Chuck is juicy, flavourful, and versatile with the fatty juices providing a rich, delicious curry. Plus, the chuck steak is easy to cut into small pieces, so it cooks quickly and evenly.

Why is my beef curry bitter? ›

Your curry can taste bitter if the spices and garlic are burnt or if you've added too much fenugreek to the dish. You see, the secret to cooking a delicious curry recipe is to create a spicy paste and slowly cook it before adding your meat.

What is keema curry made of? ›

Keema is a dish made of minced meat, onions, tomatoes, spices & herbs.

What animal is keema from? ›

Keema is a non-vegetarian dish that can be prepared from the meat of any animal, usually Goat. Here is what you need to know about the average calorie count and nutrition facts in the dish of keema.

What animal is keema meat? ›

Ingredients of this dish are already specified in its name i.e. "Matar" (pea) and "Keema" (mince). Meats used include ground goat meat lamb or beef. All other ingredients include Indian spices and water with banaspati ghee.

What is the difference between mince and keema? ›

Minced meat is called keema or qeema in the Indian subcontinent. Keema can be grilled on a skewer and is then called seekh kebab, or it is used as a filling for samosas or naan.

What is keema made of? ›

Ground meat: Traditionally, keema is made with ground mutton (goat meat). In Pakistan, it is popularly made with ground beef. However, you can use any minced meat to make this dish – chicken, lamb, or turkey. Whole Spices: You'll need cinnamon, bay leaves, black peppercorns, and cumin seeds.
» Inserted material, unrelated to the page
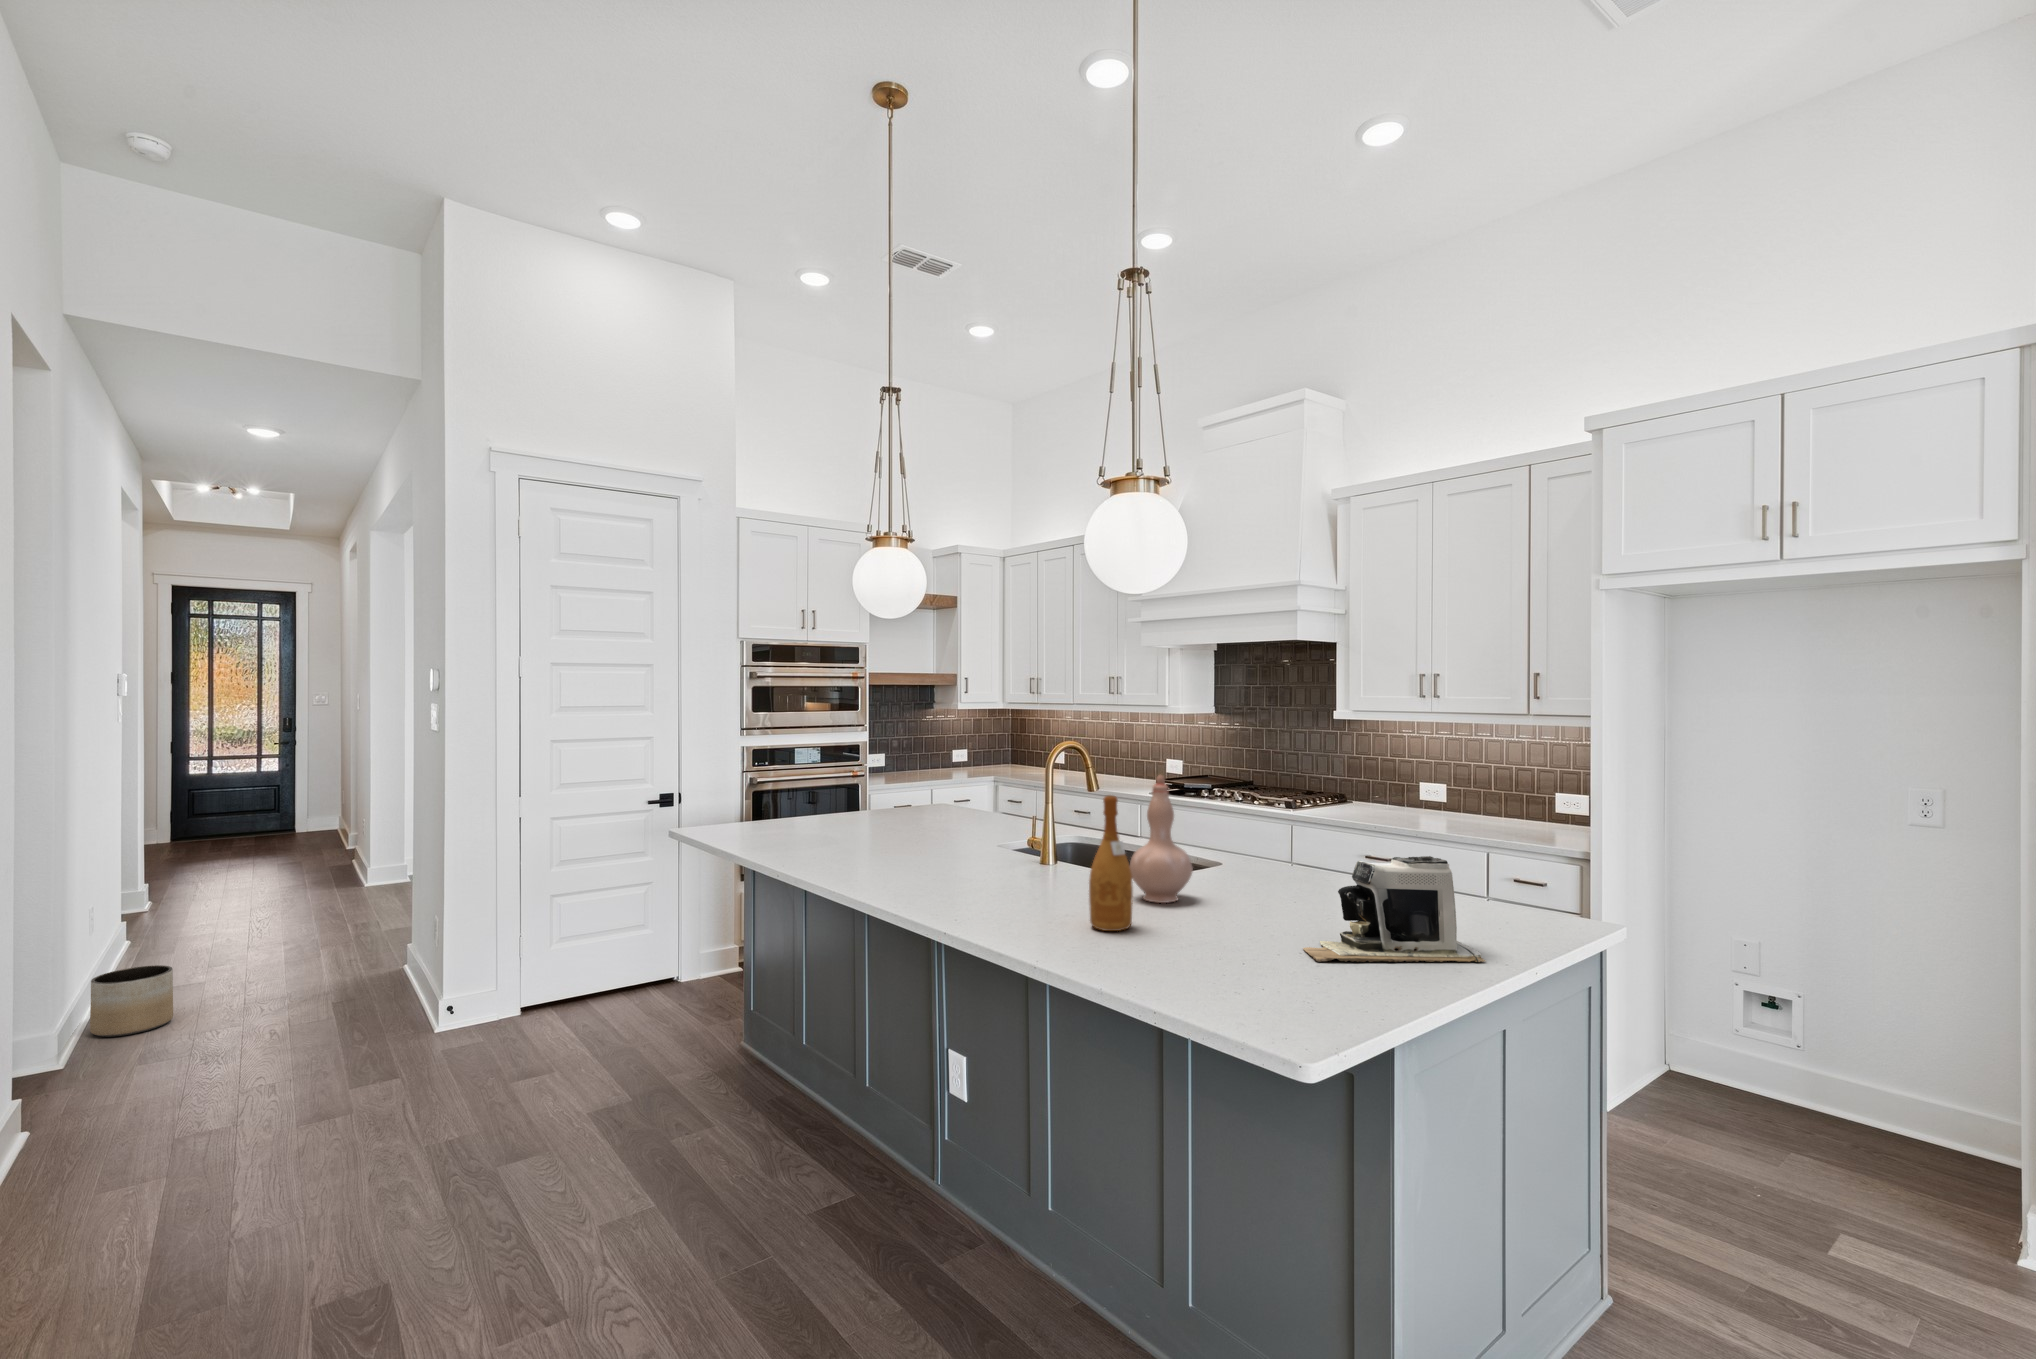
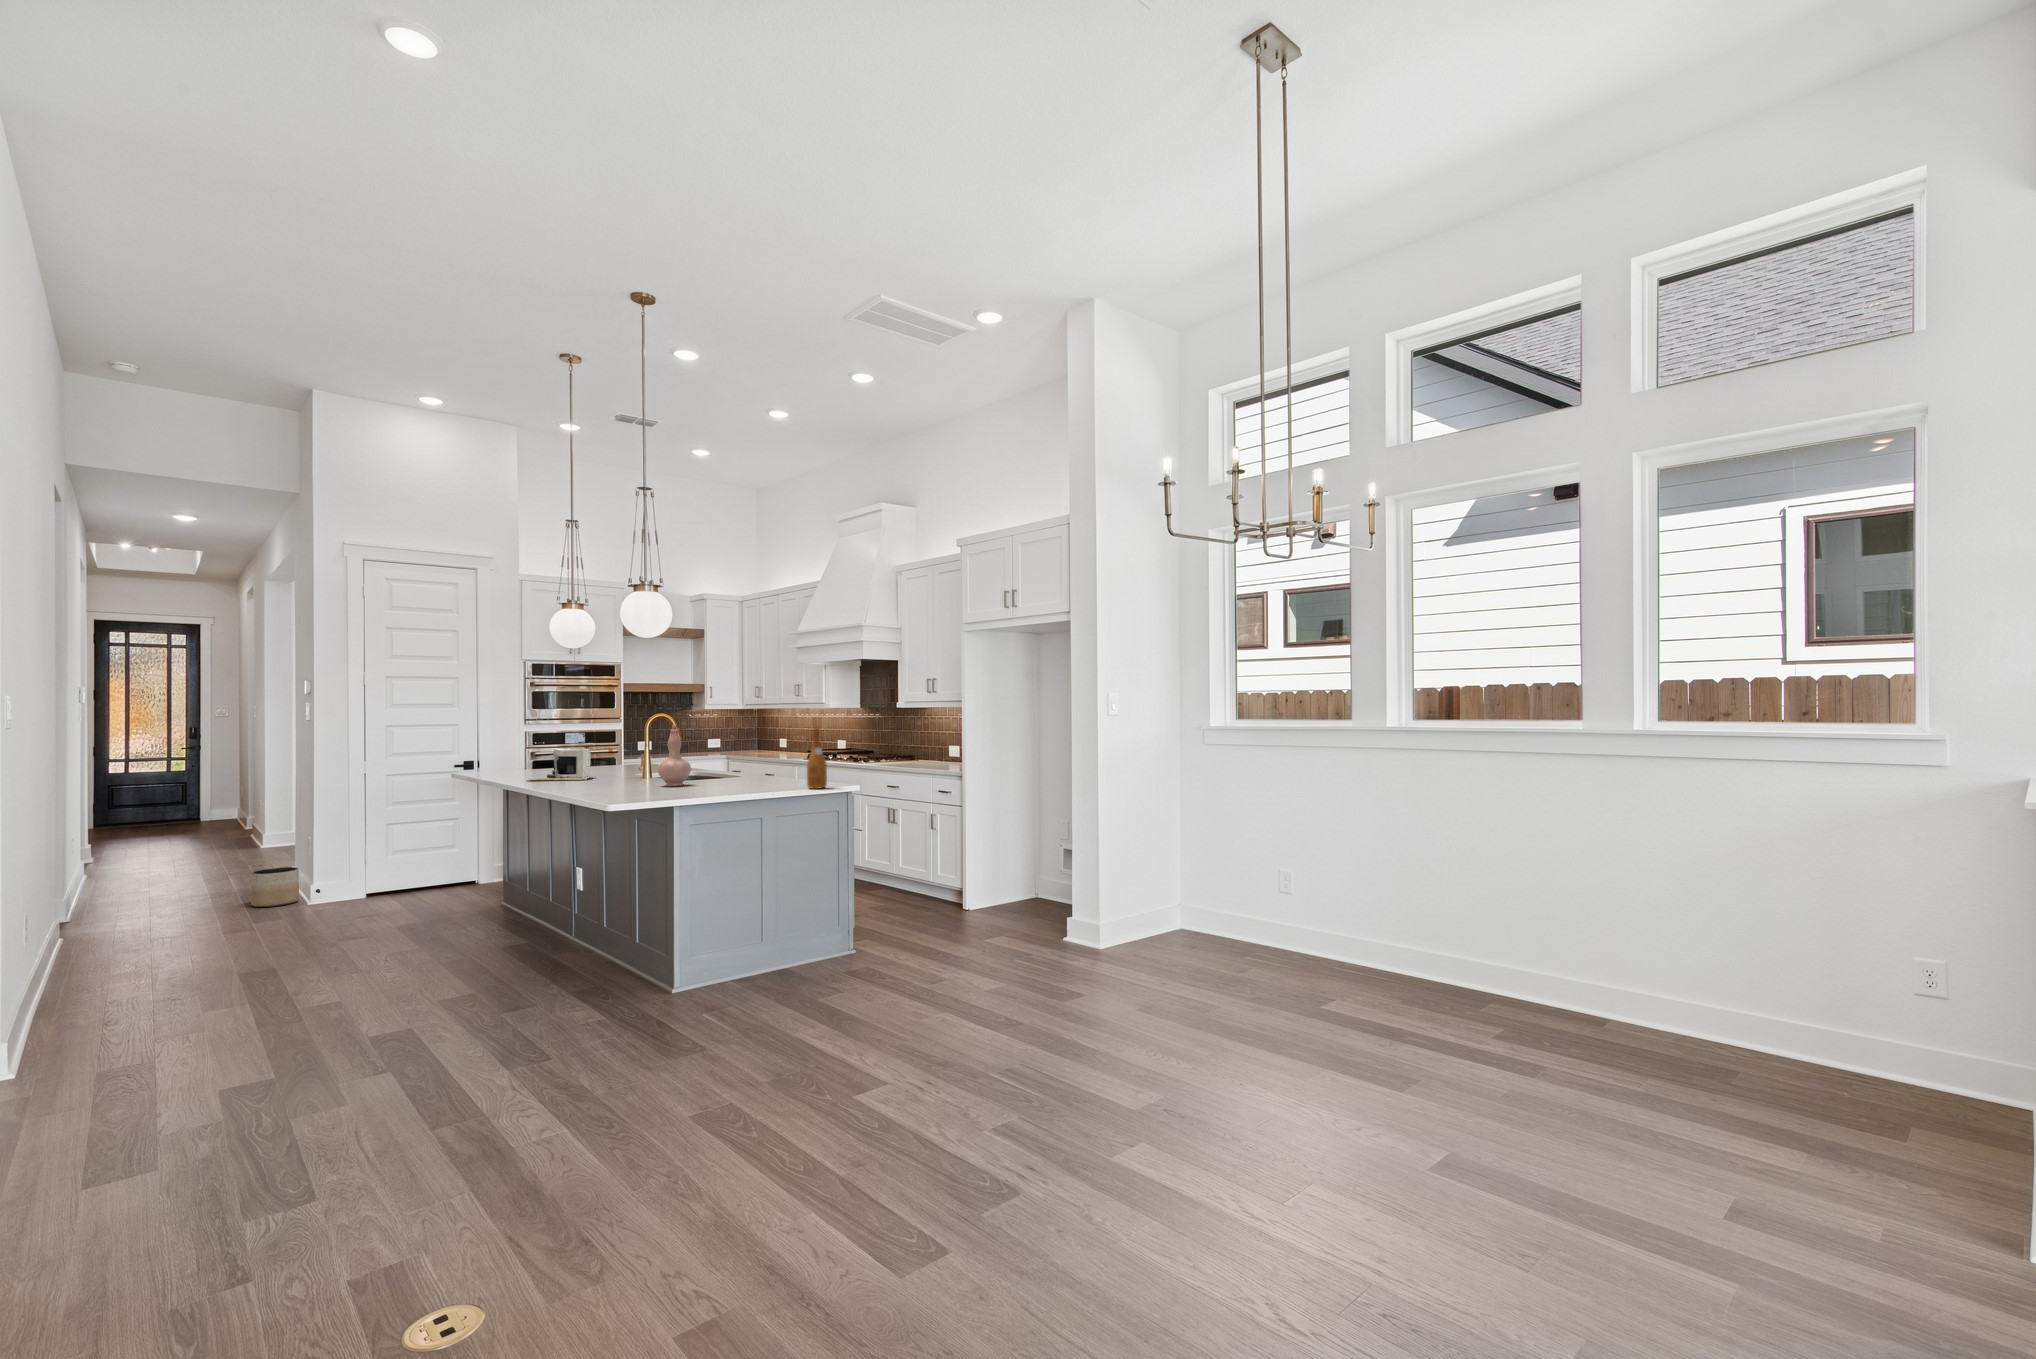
wine bottle: present [1089,795,1133,931] -> present [807,728,827,789]
coffee maker: present [1303,856,1485,962] -> present [526,746,593,781]
planter: present [90,965,173,1037] -> present [251,867,299,907]

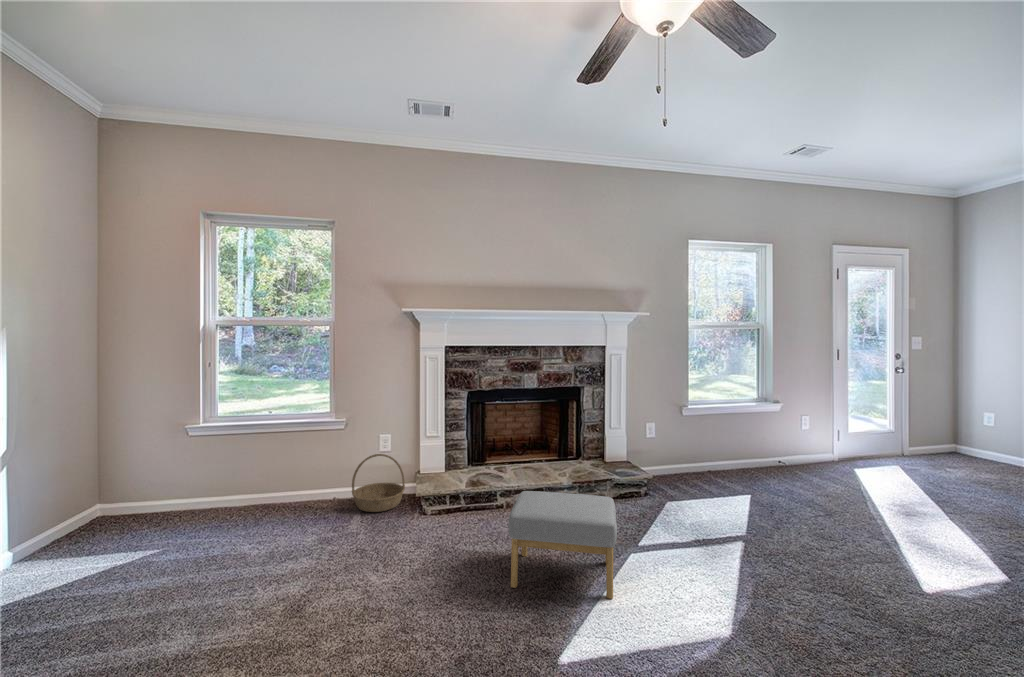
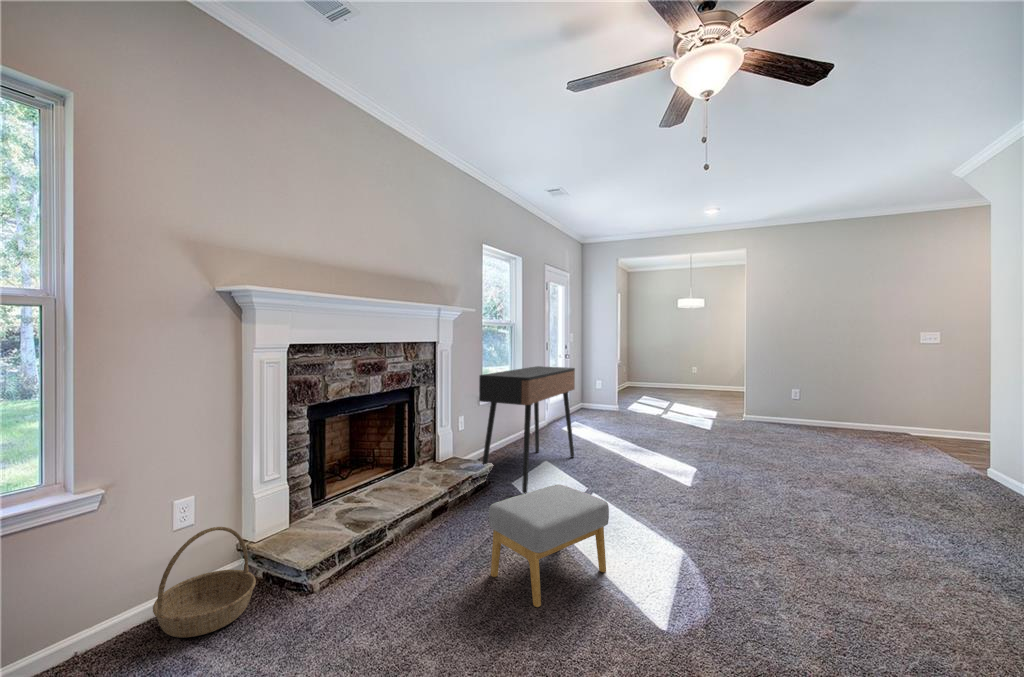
console table: none [636,378,804,514] -> present [479,366,575,494]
Is keema mutton or beef? ›

Unsurprisingly, a keema stands or falls on the quality of its meat – it's usually made with lamb or mutton, but beef keema is also found in communities where the cow is eaten (Mallika Basu has a recipe for it in her book Masala).

What is considered ground beef? ›

Generally, ground beef is made from the less tender and less popular cuts of beef. Trimmings from more tender cuts may also be used. Grinding tenderizes the meat, and the fat reduces its dryness and improves flavor.

References

Top Articles
Latest Posts
Article information

Author: Mr. See Jast

Last Updated:

Views: 5905

Rating: 4.4 / 5 (75 voted)

Reviews: 82% of readers found this page helpful

Author information

Name: Mr. See Jast

Birthday: 1999-07-30

Address: 8409 Megan Mountain, New Mathew, MT 44997-8193

Phone: +5023589614038

Job: Chief Executive

Hobby: Leather crafting, Flag Football, Candle making, Flying, Poi, Gunsmithing, Swimming

Introduction: My name is Mr. See Jast, I am a open, jolly, gorgeous, courageous, inexpensive, friendly, homely person who loves writing and wants to share my knowledge and understanding with you.